Set down every record once more, exactly as given.

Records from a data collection
+===+

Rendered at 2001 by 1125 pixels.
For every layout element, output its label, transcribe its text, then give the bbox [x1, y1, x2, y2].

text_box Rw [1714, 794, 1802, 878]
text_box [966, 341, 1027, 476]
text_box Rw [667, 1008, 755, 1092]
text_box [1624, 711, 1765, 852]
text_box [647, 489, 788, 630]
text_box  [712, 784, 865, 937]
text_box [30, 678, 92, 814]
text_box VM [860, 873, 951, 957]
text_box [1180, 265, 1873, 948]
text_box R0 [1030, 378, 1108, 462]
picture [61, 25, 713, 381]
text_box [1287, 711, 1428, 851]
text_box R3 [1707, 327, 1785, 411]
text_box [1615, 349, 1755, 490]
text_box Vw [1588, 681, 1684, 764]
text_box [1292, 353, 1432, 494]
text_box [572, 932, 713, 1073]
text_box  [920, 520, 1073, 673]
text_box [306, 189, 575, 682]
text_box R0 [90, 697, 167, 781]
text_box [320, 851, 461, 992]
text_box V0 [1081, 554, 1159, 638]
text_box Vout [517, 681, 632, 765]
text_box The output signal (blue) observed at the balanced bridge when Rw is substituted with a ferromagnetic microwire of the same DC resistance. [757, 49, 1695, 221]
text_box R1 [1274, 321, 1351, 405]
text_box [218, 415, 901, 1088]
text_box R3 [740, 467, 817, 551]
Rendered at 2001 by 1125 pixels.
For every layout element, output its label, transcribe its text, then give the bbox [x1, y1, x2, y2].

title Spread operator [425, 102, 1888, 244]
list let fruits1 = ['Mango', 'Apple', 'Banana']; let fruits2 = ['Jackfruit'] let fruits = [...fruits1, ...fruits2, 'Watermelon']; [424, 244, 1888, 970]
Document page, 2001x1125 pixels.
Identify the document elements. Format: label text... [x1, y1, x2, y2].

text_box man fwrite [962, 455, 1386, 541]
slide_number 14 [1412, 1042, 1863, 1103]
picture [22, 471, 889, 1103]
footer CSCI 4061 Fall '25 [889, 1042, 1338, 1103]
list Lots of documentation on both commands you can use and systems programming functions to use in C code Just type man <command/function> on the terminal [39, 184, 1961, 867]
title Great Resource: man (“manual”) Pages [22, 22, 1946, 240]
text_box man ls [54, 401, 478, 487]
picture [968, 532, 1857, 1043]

+===+

### Solution to the exercise
Rendered at 2001 by 1125 pixels.
For every layout element, output its label, transcribe its text, then give the bbox [x1, y1, x2, y2].

text_box Rw [1714, 794, 1802, 878]
text_box [966, 341, 1027, 476]
text_box Rw [667, 1008, 755, 1092]
text_box [1624, 711, 1765, 852]
text_box [647, 489, 788, 630]
text_box  [712, 784, 865, 937]
text_box [30, 678, 92, 814]
text_box VM [860, 873, 951, 957]
text_box [1180, 265, 1873, 948]
text_box R0 [1030, 378, 1108, 462]
picture [61, 25, 713, 381]
text_box [1287, 711, 1428, 851]
text_box R3 [1707, 327, 1785, 411]
text_box [1615, 349, 1755, 490]
text_box Vw [1588, 681, 1684, 764]
text_box [1292, 353, 1432, 494]
text_box [572, 932, 713, 1073]
text_box  [920, 520, 1073, 673]
text_box [306, 189, 575, 682]
text_box R0 [90, 697, 167, 781]
text_box [320, 851, 461, 992]
text_box V0 [1081, 554, 1159, 638]
text_box Vout [517, 681, 632, 765]
text_box The output signal (blue) observed at the balanced bridge when Rw is substituted with a ferromagnetic microwire of the same DC resistance. [757, 49, 1695, 221]
text_box R1 [1274, 321, 1351, 405]
text_box [218, 415, 901, 1088]
text_box R3 [740, 467, 817, 551]
Rendered at 2001 by 1125 pixels.
For every layout element, output its label, transcribe its text, then give the bbox [x1, y1, x2, y2].

title Spread operator [425, 102, 1888, 244]
list let fruits1 = ['Mango', 'Apple', 'Banana']; let fruits2 = ['Jackfruit'] let fruits = [...fruits1, ...fruits2, 'Watermelon']; [424, 244, 1888, 970]
Document page, 2001x1125 pixels.
Identify the document elements. Format: label text... [x1, y1, x2, y2].

text_box man fwrite [962, 455, 1386, 541]
slide_number 14 [1412, 1042, 1863, 1103]
picture [22, 471, 889, 1103]
footer CSCI 4061 Fall '25 [889, 1042, 1338, 1103]
list Lots of documentation on both commands you can use and systems programming functions to use in C code Just type man <command/function> on the terminal [39, 184, 1961, 867]
title Great Resource: man (“manual”) Pages [22, 22, 1946, 240]
text_box man ls [54, 401, 478, 487]
picture [968, 532, 1857, 1043]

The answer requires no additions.